Mahkemece, ilamında belirtildiği şekilde davanın kısmen kabulüne karar verilmiştir.
Hükmün, taraf vekilleri tarafından temyiz edilmesi üzerine, temyiz isteğinin süresinde olduğu anlaşıldıktan ve Tetkik Hâkimi tarafından düzenlenen raporla dosyadaki kâğıtlar okunduktan sonra işin gereği düşünüldü ve aşağıdaki karar tespit edildi.
Dava, iş kazası sonucu ölen sigortalının hak sahiplerine bağlanan gelir ve cenaze gideri nedeniyle uğranılan Kurum zararının 506 sayılı Yasa’nın10 ve 26. maddeleri uyarınca teselsülen tahsili istemine ilişkin olup, mahkemece davanın kabulüne karar verilmiştir.

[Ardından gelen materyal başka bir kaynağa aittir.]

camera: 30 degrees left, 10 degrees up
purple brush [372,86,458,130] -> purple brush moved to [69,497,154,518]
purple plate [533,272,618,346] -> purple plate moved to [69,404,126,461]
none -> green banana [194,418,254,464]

Dosya kapsamına göre; apartman dış cephe boya işinde çalışan sigortalı iskelenin sepetinin sola doğru yatması sonucu dengesini kaybederek 5. kattan düşerek ölmüş, hükme esas bilirkişi raporunda; davalı şirketin asıl işveren sıfatıyla % 30, davalı Bahattin’in taşeron sıfatıyla % 35, şirket genel müdürü İsmail Taylan ve mühendis Ahmet Altıntaş’ın işveren vekili olarak % 5 er, sigortalının ise % 25 oranında kusurlu olduğu kabul edilmiştir.

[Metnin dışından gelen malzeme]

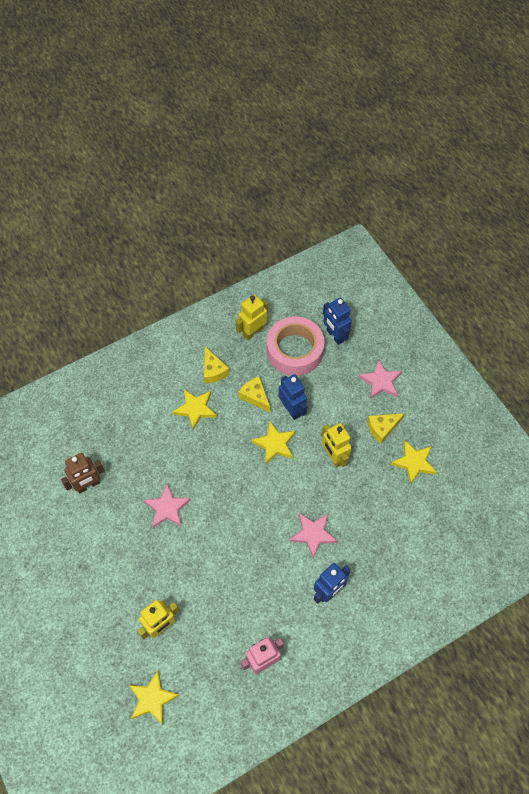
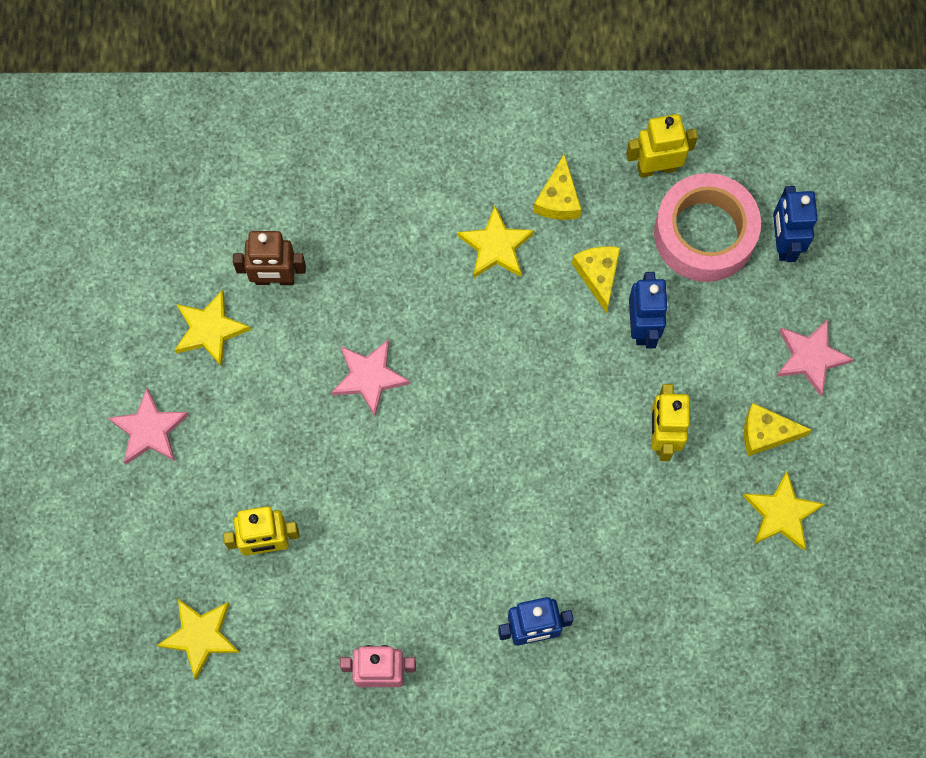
camera: 30 degrees right, 10 degrees up
yellow star [251,421,295,464] -> yellow star moved to [175,290,251,367]
pink star [290,513,337,558] -> pink star moved to [108,388,189,464]

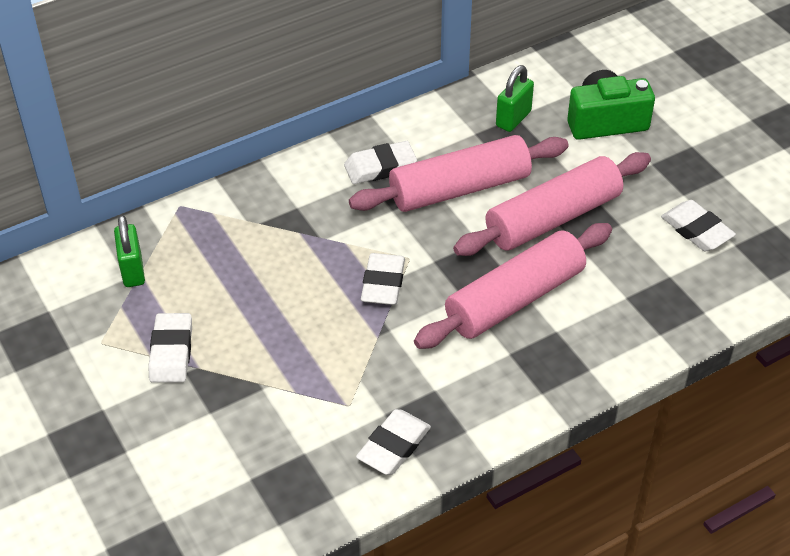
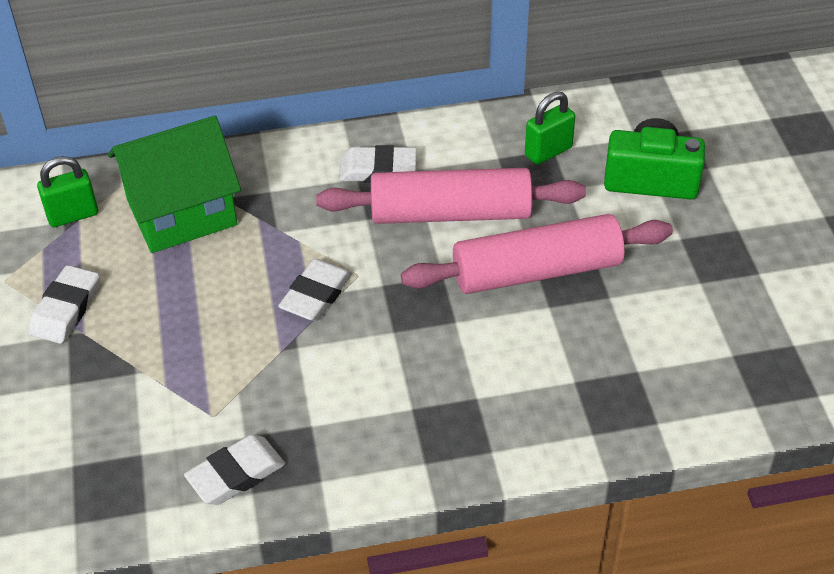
camera: 20 degrees right, 0 degrees up
green padlock [114,215,145,287] -> green padlock turned 60 degrees clockwise [37,156,98,227]
pink rolling pin [414,223,612,349] -> none
white eraser [661,200,736,251] -> none
none -> green house [108,116,241,253]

506 sayılı Kanun’un 4’üncü maddesi hükmüne göre, işveren; sigortalıyı Sosyal Sigortalar Kanunu kapsamına giren işlerde hizmet akdine dayalı olarak çalıştıran gerçek ya da tüzel kişilerdir. “Çalıştıran” olgusu, hizmet akdinin tarafı konumunda olan ve hizmet akdini düzenleyen “işvereni” ifade etmektedir. 506 sayılı Kanun’un “Üçüncü kişinin aracılığı” başlıklı 87’nci maddesi hükmünde ise; aracı, bir işte veya bir işin bölüm veya eklentilerinde işverenden iş alan ve kendi adına sigortalı çalıştıran üçüncü kişi olarak tanımlanmış, sigortalıların üçüncü bir kişinin aracılığı ile işe girmiş ve bununla sözleşme yapmış olsalar bile, bu kanunun işverene yüklediği ödevlerden dolayı, aracı olan üçüncü kişi ile birlikte asıl işverenin de sorumlu olacağı belirtilmiştir. Maddede “aracı” olarak nitelenen üçüncü kişi, gerek mevzuatta, gerekse öğreti ve yargı kararlarında; alt işveren, tali işveren asıl işveren, alt müteahhit, alt ısmarlanan gibi adlarla anılmaktadır. Aracı kavramı, her şeyden önce, asıl işvereninin varlığını, bir başka işverenin asıl işverene ait işin bir bölümünü yapmayı üstlenmesini ve asıl işverene ait iş yerinde veya iş yerinin bir bölümünde iş alanın kendi adına sigortalı çalıştırmasını gerektirir.Asıl işverenle aracı arasındaki ilişki taşıma, eser ve benzeri sözleşmelere dayanabilir ise de; hiçbir şekilde hizmet akdi unsurları bulunmamalıdır. Burada önemli olan yön, asıl işverene ait işin bir bölümünün aracı tarafından görülmesidir. Aracı kavramının belirleyici özelliği, asıl işverene ait işten bir bölüm iş alınması ve bu işte kendi adına sigortalı çalıştırılmasıdır.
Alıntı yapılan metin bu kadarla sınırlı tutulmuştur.